Cilium 的底层基础是 BPF,Cilium 的工作模式是生成内核级别的 BPF 程序与容器直接交互。区别于为容器创建 overlay 网络,Cilium 允许每个容器分配一个 IPv6 地址(或者 IPv4 地址),使用容器标签而不是网络路由规则去完成容器间的网络隔离。它还包含创建并实施 Cilium 规则的编排系统的整合。
安装
$ curl -L --remote-name-all https://github.com/cilium/cilium-cli/releases/latest/download/cilium-linux-amd64.tar.gz{,.sha256sum}
$ tar -zxvf cilium-linux-amd64.tar.gz
$ cilium install
ℹ️ Using Cilium version 1.13.0
🔮 Auto-detected cluster name: kubernetes
🔮 Auto-detected datapath mode: tunnel
🔮 Auto-detected kube-proxy has not been installed
ℹ️ Cilium will fully replace all functionalities of kube-proxy
ℹ️ helm template --namespace kube-system cilium cilium/cilium --version 1.13.0 --set bpf.masquerade=true,cluster.id=0,cluster.name=kubernetes,encryption.nodeEncryption=false,k8sServiceHost=1.2.3.226,k8sServicePort=6443,kubeProxyReplacement=strict,operator.replicas=1,serviceAccounts.cilium.name=cilium,serviceAccounts.operator.name=cilium-operator,tunnel=vxlan
ℹ️ Storing helm values file in kube-system/cilium-cli-helm-values Secret
🔑 Created CA in secret cilium-ca
🔑 Generating certificates for Hubble...
🚀 Creating Service accounts...
🚀 Creating Cluster roles...
🚀 Creating ConfigMap for Cilium version 1.13.0...
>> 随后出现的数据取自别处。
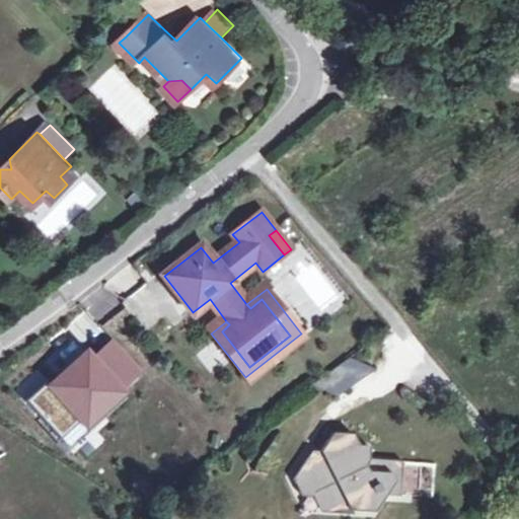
[(380,336),(312,386),(336,398),(393,355),(380,336)]
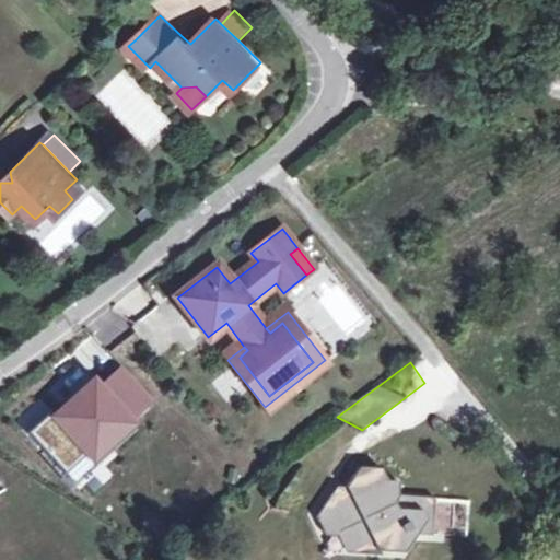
[(123,368),(100,388),(93,381),(55,415),(51,411),(27,433),(63,473),(88,452),(102,439),(106,442),(152,400),(123,368)]
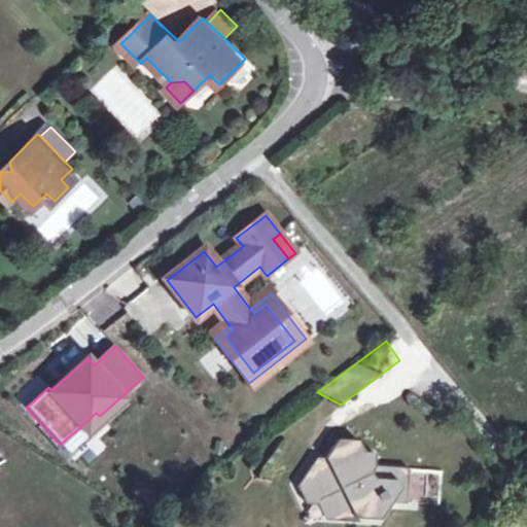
[(405,502),(406,469),(374,466),(375,453),(363,453),(356,442),(337,441),(321,466),(311,466),(296,487),(305,502),(323,503),(327,515),(373,517),(382,501),(405,502)]
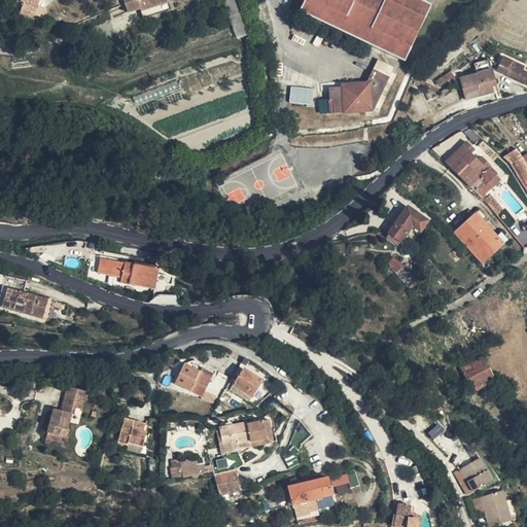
[(171,1),(170,0),(123,0),(127,12),(140,8),(143,19),(171,9),(169,2),(171,1)]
🚀 Creating Agent DaemonSet...
🚀 Creating Operator Deployment...
⌛ Waiting for Cilium to be installed and ready...
^[[A♻️ Restarting unmanaged pods...
♻️ Restarted unmanaged pod kube-system/coredns-6d8c4cb4d-4nf2s
✅ Cilium was successfully installed! Run 'cilium status' to view installation health
// 安装 hubble
$ cilium hubble enable --ui
🔑 Found CA in secret cilium-ca
ℹ️ helm template --namespace kube-system cilium cilium/cilium --version 1.13.0 --set bpf.masquerade=true,cluster.id=0,cluster.name=kubernetes,encryption.nodeEncryption=false,hubble.enabled=true,hubble.relay.enabled=true,hubble.tls.ca.cert=LS0tLS1CRUdJTiBDRVJUSUZJQ0FURS0tLS0tCk1JSUNGVENDQWJxZ0F3SUJBZ0lVUTc1YkNSZU4yc01yVndtbFREWWJic0ZaZ1NBd0NnWUlLb1pJemowRUF3SXcKYURFTE1Ba0dBMVVFQmhNQ1ZWTXhGakFVQmdOVkJBZ1REVk5oYmlCR2NtRnVZMmx6WTI4eEN6QUpCZ05WQkFjVApBa05CTVE4d0RRWURWUVFLRXdaRGFXeHBkVzB4RHpBTkJnTlZCQXNUQmtOcGJHbDFiVEVTTUJBR0ExVUVBeE1KClEybHNhWFZ0SUVOQk1CNFhEVEl6TURJeU5qQTJORGt3TUZvWERUSTRNREl5TlRBMk5Ea3dNRm93YURFTE1Ba0cKQTFVRUJoTUNWVk14RmpBVUJnTlZCQWdURFZOaGJpQkdjbUZ1WTJselkyOHhDekFKQmdOVkJBY1RBa05CTVE4dwpEUVlEVlFRS0V3WkRhV3hwZFcweER6QU5CZ05WQkFzVEJrTnBiR2wxYlRFU01CQUdBMVVFQXhNSlEybHNhWFZ0CklFTkJNRmt3RXdZSEtvWkl6ajBDQVFZSUtvWkl6ajBEQVFjRFFnQUVlcm1PbFJOZjZtSzBkNXcxbWNuRjV6RlEKb1ZGaVZUSGxKTmczQkM4Nzd4QnA5VnN0b0h3OU54Y0c1R1o0WXFoNFd0NXdhMG90dVBhRXJSbFk3RFBlbjZOQwpNRUF3RGdZRFZSMFBBUUgvQkFRREFnRUdNQThHQTFVZEV3RUIvd1FGTUFNQkFmOHdIUVlEVlIwT0JCWUVGTGViCkdSSUgxTVZGTlNpYW5XaTYyYXZRQzhLYU1Bb0dDQ3FHU000OUJBTUNBMGtBTUVZQ0lRQ3FOSHFpa3VCWUpkdHMKYVBadndUMWhIZEd4aCtyWVBWc1RQTnprd2pxQzV3SWhBTnVuOFQ0TThhTC9CUmhSb1pXTlE4TXYxc083bGZJRApvT3BtYS9NcmFEVTkKLS0tLS1FTkQgQ0VSVElGSUNBVEUtLS0tLQo=,hubble.tls.ca.key=[--- REDACTED WHEN PRINTING TO TERMINAL (USE --redact-helm-certificate-keys=false TO PRINT) ---],hubble.ui.enabled=true,k8sServiceHost=1.2.3.226,k8sServicePort=6443,kubeProxyReplacement=strict,operator.replicas=1,serviceAccounts.cilium.name=cilium,serviceAccounts.operator.name=cilium-operator,tunnel=vxlan
✨ Patching ConfigMap cilium-config to enable Hubble...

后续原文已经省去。